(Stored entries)

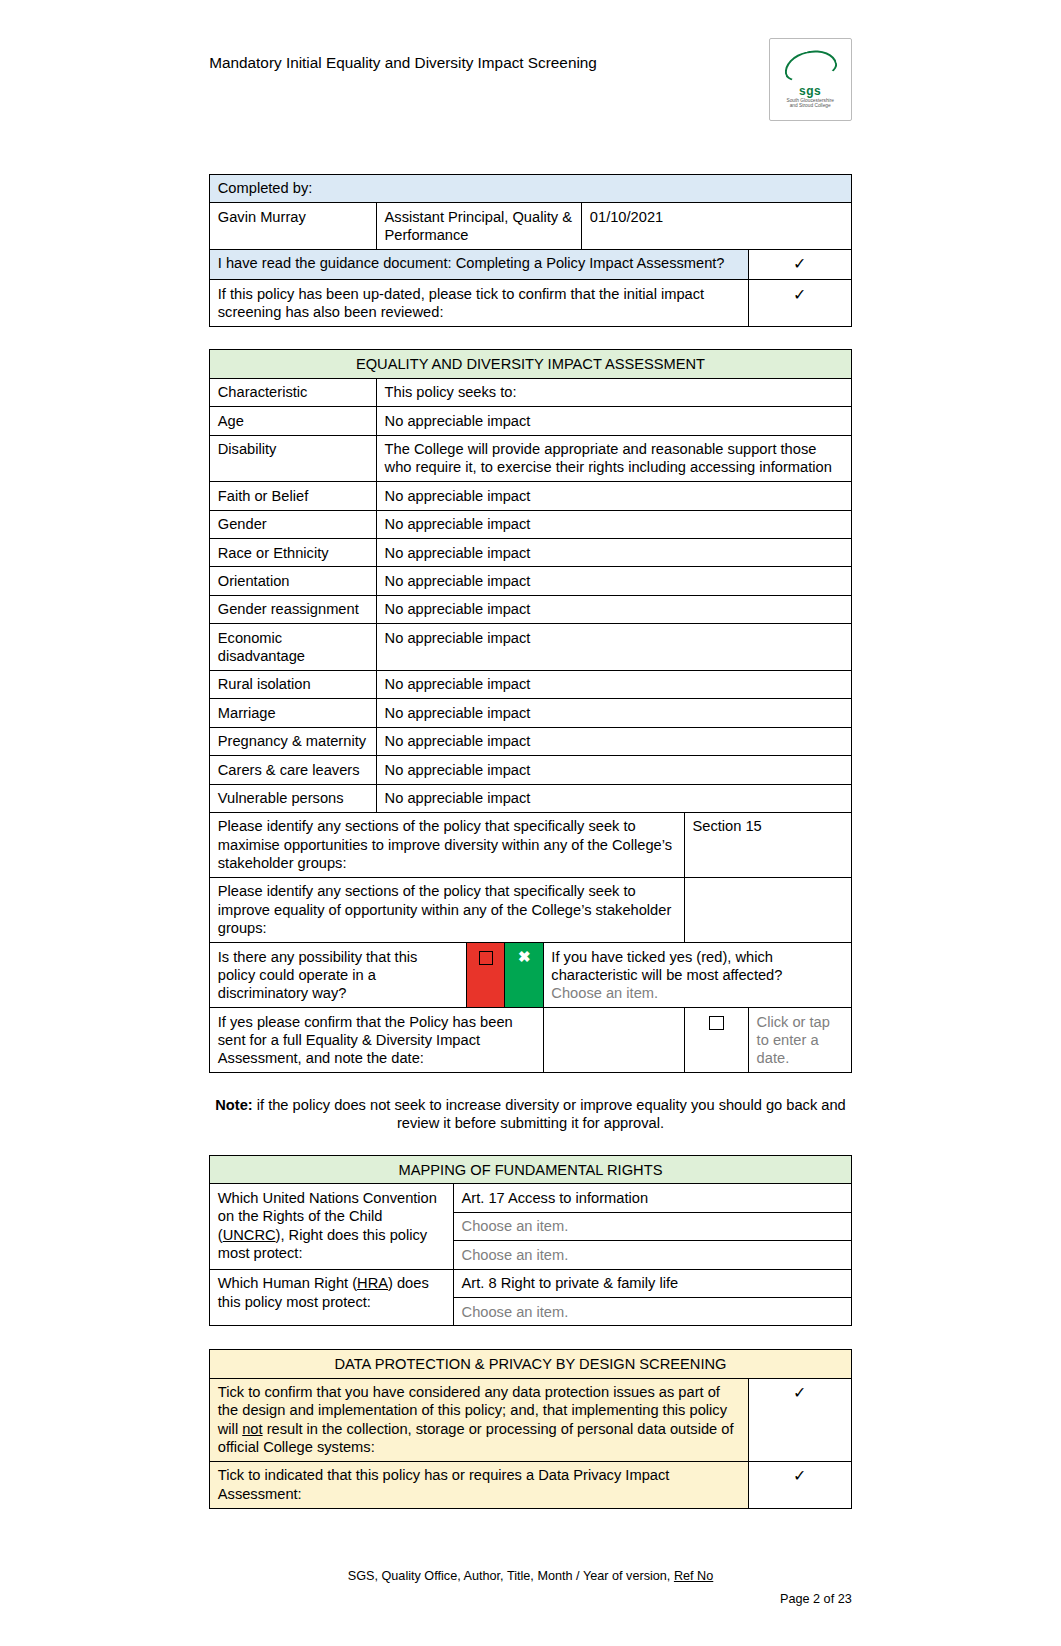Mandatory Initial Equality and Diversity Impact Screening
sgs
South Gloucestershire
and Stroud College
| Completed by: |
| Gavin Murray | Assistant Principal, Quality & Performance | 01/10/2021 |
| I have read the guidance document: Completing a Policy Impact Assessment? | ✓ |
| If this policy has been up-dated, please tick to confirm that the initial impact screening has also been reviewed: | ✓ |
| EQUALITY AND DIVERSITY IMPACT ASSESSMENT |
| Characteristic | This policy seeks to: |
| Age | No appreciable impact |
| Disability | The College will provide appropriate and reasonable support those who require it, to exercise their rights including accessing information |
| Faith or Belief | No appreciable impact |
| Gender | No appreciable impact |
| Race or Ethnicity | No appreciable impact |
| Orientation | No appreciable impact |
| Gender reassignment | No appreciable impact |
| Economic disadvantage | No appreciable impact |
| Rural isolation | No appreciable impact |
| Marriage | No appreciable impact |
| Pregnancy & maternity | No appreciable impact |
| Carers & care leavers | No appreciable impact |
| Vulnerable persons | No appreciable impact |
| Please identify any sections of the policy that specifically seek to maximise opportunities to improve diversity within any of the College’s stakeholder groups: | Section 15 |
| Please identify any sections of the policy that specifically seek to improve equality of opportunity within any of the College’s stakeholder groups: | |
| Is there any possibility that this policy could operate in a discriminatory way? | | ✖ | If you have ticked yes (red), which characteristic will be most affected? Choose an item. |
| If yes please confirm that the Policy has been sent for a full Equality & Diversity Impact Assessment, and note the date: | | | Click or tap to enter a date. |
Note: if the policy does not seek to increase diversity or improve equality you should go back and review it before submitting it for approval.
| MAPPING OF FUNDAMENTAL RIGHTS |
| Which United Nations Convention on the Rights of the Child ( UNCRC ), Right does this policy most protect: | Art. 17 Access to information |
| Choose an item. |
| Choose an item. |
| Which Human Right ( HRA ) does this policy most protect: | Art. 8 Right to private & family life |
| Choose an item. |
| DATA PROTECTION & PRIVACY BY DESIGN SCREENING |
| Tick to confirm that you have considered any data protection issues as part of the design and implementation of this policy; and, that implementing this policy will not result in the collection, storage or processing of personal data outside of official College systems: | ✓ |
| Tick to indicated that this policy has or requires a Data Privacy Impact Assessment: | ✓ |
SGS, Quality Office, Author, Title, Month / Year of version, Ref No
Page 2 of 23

> _Work item_: Reproduce exactly the entries above, limited to the lines from the one with "seeks to: |" through the one with "reassignment | No appreciable impact |", both included.

> _Completed task_:
| Characteristic | This policy seeks to: |
| Age | No appreciable impact |
| Disability | The College will provide appropriate and reasonable support those who require it, to exercise their rights including accessing information |
| Faith or Belief | No appreciable impact |
| Gender | No appreciable impact |
| Race or Ethnicity | No appreciable impact |
| Orientation | No appreciable impact |
| Gender reassignment | No appreciable impact |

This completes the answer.